(Provided records Opens)

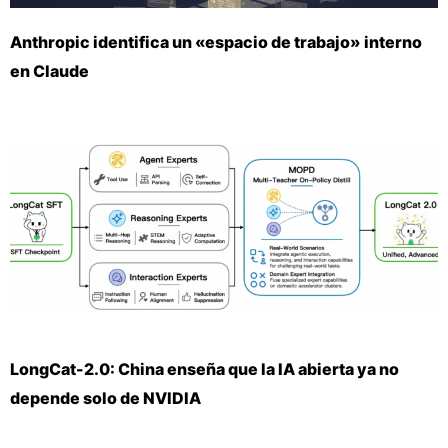
Anthropic identifica un «espacio de trabajo» interno
en Claude
LongCat-2.0: China enseña que la IA abierta ya no
depende solo de NVIDIA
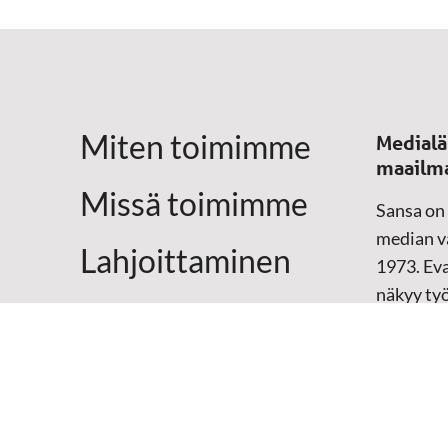
a
v
i
Miten toimimme
Medialä
g
maailm
Missä toimimme
Sansa on
o
median vä
Lahjoittaminen
1973. Eva
i
näkyy ty
Yhteystiedot
televisio
n
sosiaali
maailma
t
hänen oma
arjen kesk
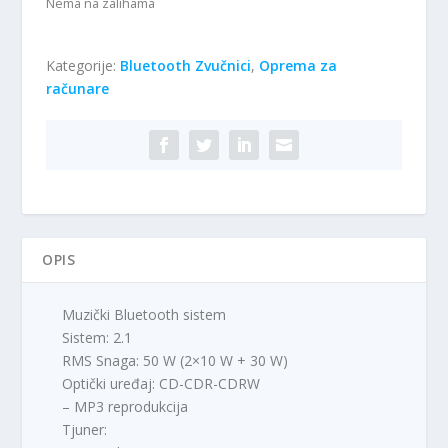
Nema na zalihama
Kategorije:
Bluetooth Zvučnici
,
Oprema za
računare
OPIS
Muzički Bluetooth sistem
Sistem: 2.1
RMS Snaga: 50 W (2×10 W + 30 W)
Optički uređaj: CD-CDR-CDRW
– MP3 reprodukcija
Tjuner:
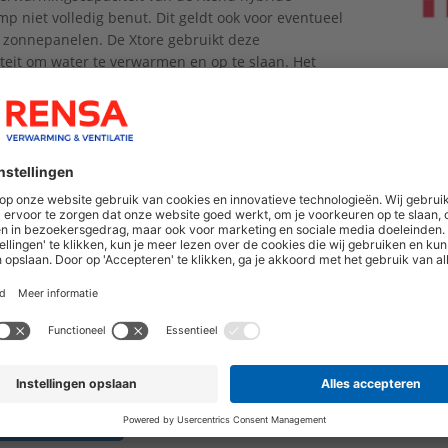
 niet volledig benut. Dit geldt ook voor eventueel
zonnepanelen. De Xtore gebruikt deze
teit om water te verwarmen en op te slaan. Het
vat bevat een verwarmingsspiraal waar warm CV-
heen stroomt. Dit warme CV-water, afkomstig van
pomp, verwarmt het koude tapwater voordat het de
n gaat. De Cv-ketel hoeft daardoor minder vaak bij te
wat zorgt voor significante besparingen op
k, CO2-uitstoot én kosten..
 past altijd
at Xtore heeft een mooi, compact design en is
r in een 40 en 80 liter variant. Bovendien is de
oudig te installeren door de complete levering en
e plaatsingsopties; horizontaal, verticaal, hangend
het 80 liter vat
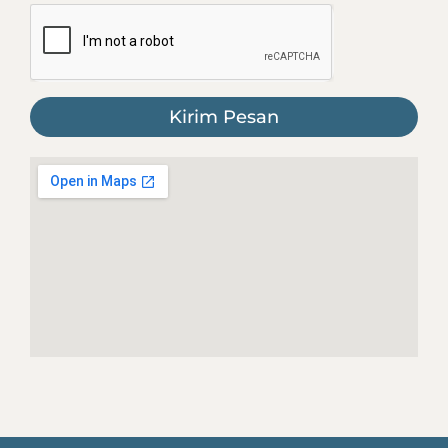
Kirim Pesan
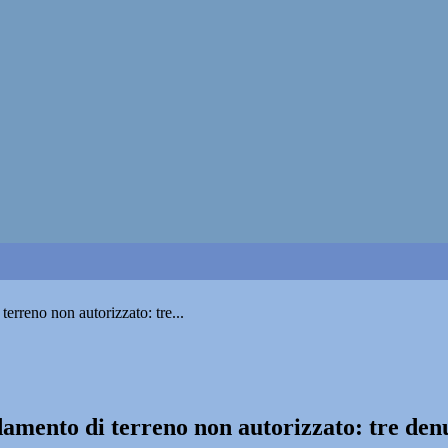
erreno non autorizzato: tre...
odamento di terreno non autorizzato: tre de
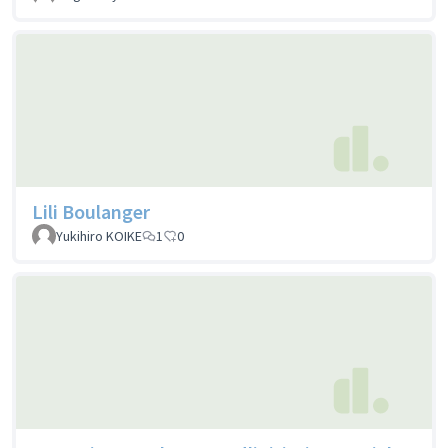
Lili Boulanger
Yukihiro KOIKE
1
0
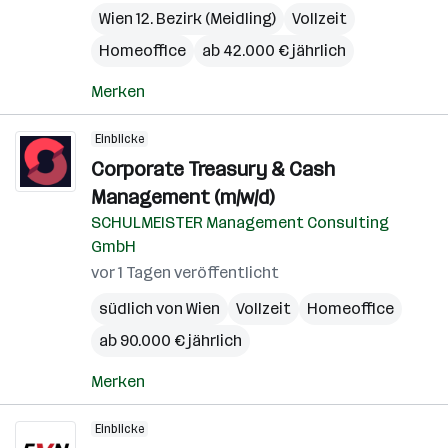
Wien 12. Bezirk (Meidling)
Vollzeit
Homeoffice
ab 42.000 € jährlich
Merken
Einblicke
Corporate Treasury & Cash
Management (m/w/d)
SCHULMEISTER Management Consulting
GmbH
vor 1 Tagen veröffentlicht
südlich von Wien
Vollzeit
Homeoffice
ab 90.000 € jährlich
Merken
Einblicke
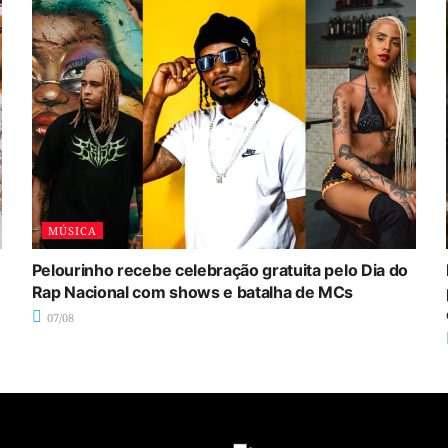
MÚSICA
Pelourinho recebe celebração gratuita pelo Dia do
Rap Nacional com shows e batalha de MCs
07/08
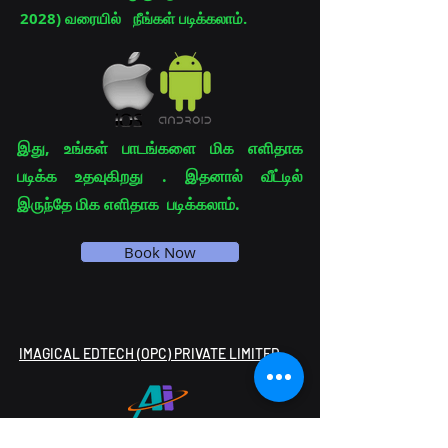
2028)
வரையில் நீங்கள் படிக்கலாம்.
இது, உங்கள் பாடங்களை மிக எளிதாக
படிக்க உதவுகிறது . இதனால் வீட்டில்
இருந்தே மிக எளிதாக படிக்கலாம்.
Book Now
IMAGICAL EDTECH (OPC) PRIVATE LIMITED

(Provided records Closes)

Copy out the lines above word for word, omitting the pictures.

Anthropic identifica un «espacio de trabajo» interno
en Claude
LongCat-2.0: China enseña que la IA abierta ya no
depende solo de NVIDIA
a
v
i
Miten toimimme
Medialä
g
maailm
Missä toimimme
Sansa on
o
median vä
Lahjoittaminen
1973. Eva
i
näkyy ty
Yhteystiedot
televisio
n
sosiaali
maailma
t
hänen oma
arjen kesk
Nema na zalihama
Kategorije:
Bluetooth Zvučnici
,
Oprema za
računare
OPIS
Muzički Bluetooth sistem
Sistem: 2.1
RMS Snaga: 50 W (2×10 W + 30 W)
Optički uređaj: CD-CDR-CDRW
– MP3 reprodukcija
Tjuner:
 niet volledig benut. Dit geldt ook voor eventueel
zonnepanelen. De Xtore gebruikt deze
teit om water te verwarmen en op te slaan. Het
vat bevat een verwarmingsspiraal waar warm CV-
heen stroomt. Dit warme CV-water, afkomstig van
pomp, verwarmt het koude tapwater voordat het de
n gaat. De Cv-ketel hoeft daardoor minder vaak bij te
wat zorgt voor significante besparingen op
k, CO2-uitstoot én kosten..
 past altijd
at Xtore heeft een mooi, compact design en is
r in een 40 en 80 liter variant. Bovendien is de
oudig te installeren door de complete levering en
e plaatsingsopties; horizontaal, verticaal, hangend
het 80 liter vat
Kirim Pesan
erreno non autorizzato: tre...
odamento di terreno non autorizzato: tre de
Lili Boulanger
Yukihiro KOIKE
1
0
Wien 12. Bezirk (Meidling)
Vollzeit
Homeoffice
ab 42.000 € jährlich
Merken
Einblicke
Corporate Treasury & Cash
Management (m/w/d)
SCHULMEISTER Management Consulting
GmbH
vor 1 Tagen veröffentlicht
südlich von Wien
Vollzeit
Homeoffice
ab 90.000 € jährlich
Merken
Einblicke
MÚSICA
Pelourinho recebe celebração gratuita pelo Dia do
Rap Nacional com shows e batalha de MCs
07/08
2028)
வரையில் நீங்கள் படிக்கலாம்.
இது, உங்கள் பாடங்களை மிக எளிதாக
படிக்க உதவுகிறது . இதனால் வீட்டில்
இருந்தே மிக எளிதாக படிக்கலாம்.
Book Now
IMAGICAL EDTECH (OPC) PRIVATE LIMITED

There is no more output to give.